Susie Gharib is a graduate of the University of Strathclyde with aPh.D. on the work of D.H. Lawrence. Her poetry and fiction have appeared in multiple venues including Adelaide Literary Magazine, TheCurlew, The Ink Pantry, A New Ulster, Down in the Dirt, the PLJ, andMad Swirl.

Covers
In my bleakest hour, when I ponder over the status quo, and try to fathom what led to this vacuum, my eyes dissociate themselves from my thoughts and randomly roam in my one-existence-room. Vacant as my stare may be, it is gradually stimulated by the marine blue of my quilt cover whose nautical elements have become monuments, the compass pointing north to where I should be living, the lighthouse no longer beckoning to ships, and a lateen sail patiently waiting to be wind-driven.
My desk cover has a tartan design. I always meant to check whose clan it was but I never found the time. When I was a child, I had a tartan skirt, a replica of a kilt, with a beautiful silver pin attached to it. I wish my mother had kept my clothes for my grown-up years. They would have animated my adulthood. That Galloway green skirt has clung to my memory for over fifty years.

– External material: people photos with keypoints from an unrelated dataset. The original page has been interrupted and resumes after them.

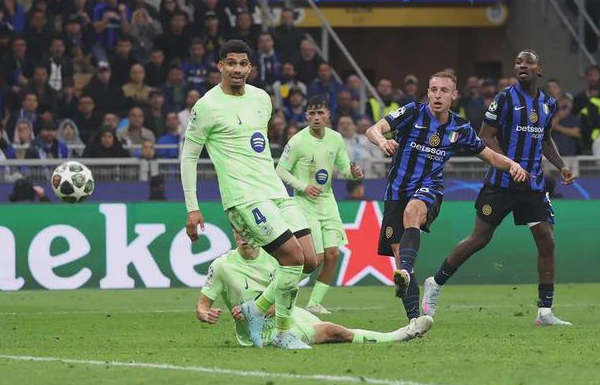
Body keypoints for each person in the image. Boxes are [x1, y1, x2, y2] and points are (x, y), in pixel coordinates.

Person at [180, 40, 320, 350]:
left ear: (250, 68)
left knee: (310, 260)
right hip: (244, 197)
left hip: (274, 190)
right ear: (220, 66)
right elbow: (189, 157)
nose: (237, 69)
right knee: (292, 257)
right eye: (231, 63)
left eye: (243, 64)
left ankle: (255, 309)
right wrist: (192, 207)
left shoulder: (262, 99)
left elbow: (256, 146)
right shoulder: (206, 106)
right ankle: (282, 332)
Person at [420, 50, 576, 326]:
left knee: (547, 240)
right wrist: (510, 164)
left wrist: (561, 165)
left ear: (539, 69)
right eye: (518, 62)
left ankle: (545, 312)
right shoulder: (505, 98)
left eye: (528, 62)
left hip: (533, 184)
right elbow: (485, 136)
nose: (522, 66)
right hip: (502, 183)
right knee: (479, 239)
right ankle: (436, 282)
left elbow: (545, 139)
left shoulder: (548, 103)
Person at [365, 69, 530, 328]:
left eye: (444, 91)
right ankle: (414, 321)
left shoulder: (460, 127)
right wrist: (381, 142)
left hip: (428, 189)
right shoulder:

I drape my TV screen with an exotic piece of cotton cloth, on which colorful representations of elephants, trees, and other creatures are sewn. In the middle stands a king ceremoniously below an arch. The scene instantly transports me to a happy jungle, a very primitive scene, ritualistic but with no apparent cult, like a child’s world. My eyes veer next to my left where sits a small table cover fringed with three five-petalled flowers. I always end up buying things with floral prints, towels, bed sheets, pillow covers, and trousers. I must have a forest in my brain with every type of wild flower.
After this survey of aesthetic covers, my eyes blink because of the weight of events. The war has liquidated my humble savings. Retirement is impending with a frugal pension on which to subsist. I have to sell our apartment and with my modest share purchase a less spacious dwelling, in a less privileged street. I try to visualize my future life and my loneliness, but the flowers in my brain ripple with a breeze of optimism. There must be some beautiful flowers to view even in old age.
An Early Snowdrop
At twenty-eight, I had neither the look nor the grace of an ossified Lecturer in English. My hair was neither grey at the temples nor curled as a judge’s wig, my eyes, spared a pharaoh’s look. I wore no suit or owlish specs, looked neither donnish nor trendy. With no high heels to raise my stature and an absolute absence of hauteur, I walked into the auditorium, an early snowdrop, stood on the platform to face bewildered eyes, some cries of astonishment as I held a bar of chalk, too young to face eight hundred eyes.
It took me a while to weed out the belief that only older men could spread learning; however many male students more or less my age remained inclined to disparage the lips that were articulate without lipstick. I conceived tenderness for those wild flowers, for thorns and hawthorn, for ivy and briar. I began to water regardless of pricks, cultivated a soil that teemed with bricks and with a sledgehammer noiselessly began to smash the wall that stood between me and my buds. I tore at the veil that shrouded a text, solved the puzzle of a writer’s chest, unburdened each student of that which vexed and changed the culture of a labyrinthine test.
I soon became more popular than a footballer. Photographs and autographs are frequent demands. My name resonates in street cafes as I pass by the gentlemen of the age. The friction between teacher and student that Pink Floyd preponderantly exposed changed into an equilibrium of love and respect. Each year I enlighten my students with streams of thoughts, with a passion that makes them crave for more.